Despite the economic recession, the number of green building projects across the U.S. continues to grow. Yet, as they assess the widening opportunities for building green, building owners, contractors, architects, engineers, and home builders express concern about a variety of risks that may be associated with these projects, including potential financial exposures, uncertainty about evolving regulatory standards and legal issues, validating the qualifications of consultants and subcontractors, and assessing the long-term performance of green building materials, among other potential issues.

A new report from Marsh found that despite the mounting enthusiasm for green-built and LEED certified projects, the potential risks associated with them may be significant but construction project participants are not sure how best to manage these risks.


According to Marsh's report, building owners, contractors, and design firm executives are most concerned about potential financial risks, including the impact of green design, construction and ownership on profitability, cost, and the ability to complete projects on time and on budget.

The report – based on feedback from 55 senior executives involved in green design and construction who participated in one of a series of four half-day forums held from mid-2008 to early this year by Marsh in major U.S. cities – ranked the top five risks associated with green building projects.

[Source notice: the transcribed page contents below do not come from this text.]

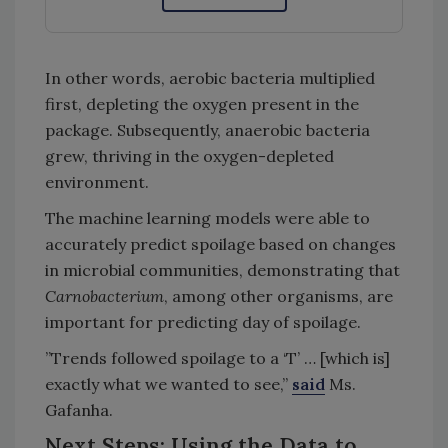
In other words, aerobic bacteria multiplied
first, depleting the oxygen present in the
package. Subsequently, anaerobic bacteria
grew, thriving in the oxygen-depleted
environment.
The machine learning models were able to
accurately predict spoilage based on changes
in microbial communities, demonstrating that
Carnobacterium
, among other organisms, are
important for predicting day of spoilage.
”Trends followed spoilage to a ‘T’ … [which is]
exactly what we wanted to see,”
said
Ms.
Gafanha.
Next Steps: Using the Data to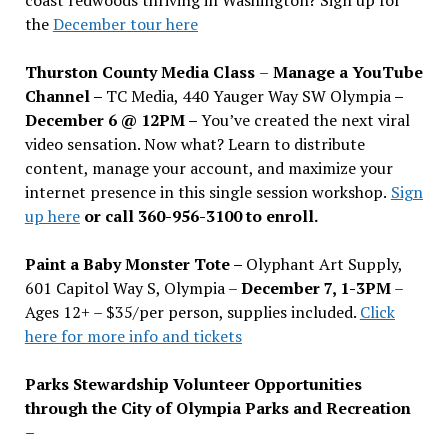
the
December tour here
Thurston County Media Class
–
Manage a YouTube
Channel –
TC Media, 440 Yauger Way SW Olympia
–
December 6 @ 12PM –
You
’
ve created the next viral
video sensation. Now what? Learn to distribute
content, manage your account, and maximize your
internet presence in this single session workshop.
Sign
up here
or call 360-956-3100 to enroll.
Paint a Baby Monster Tote –
Olyphant Art Supply,
601 Capitol Way S, Olympia –
December 7, 1-3PM
–
Ages 12+ – $35/per person, supplies included.
Click
here for more info and tickets
Parks Stewardship Volunteer Opportunities
through the City of Olympia Parks and Recreation
–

The Marsh forum participants cited standard of care and related potential legal risks as the second most significant potential exposure. These risks encompass the challenges associated with achieving appropriate LEED certification as required by the owner, tenant, or other critical third party, defining the standard of care as the green building environment evolves as well as the competency of team members, and the evolving building codes with the potential establishment of strict liability standards.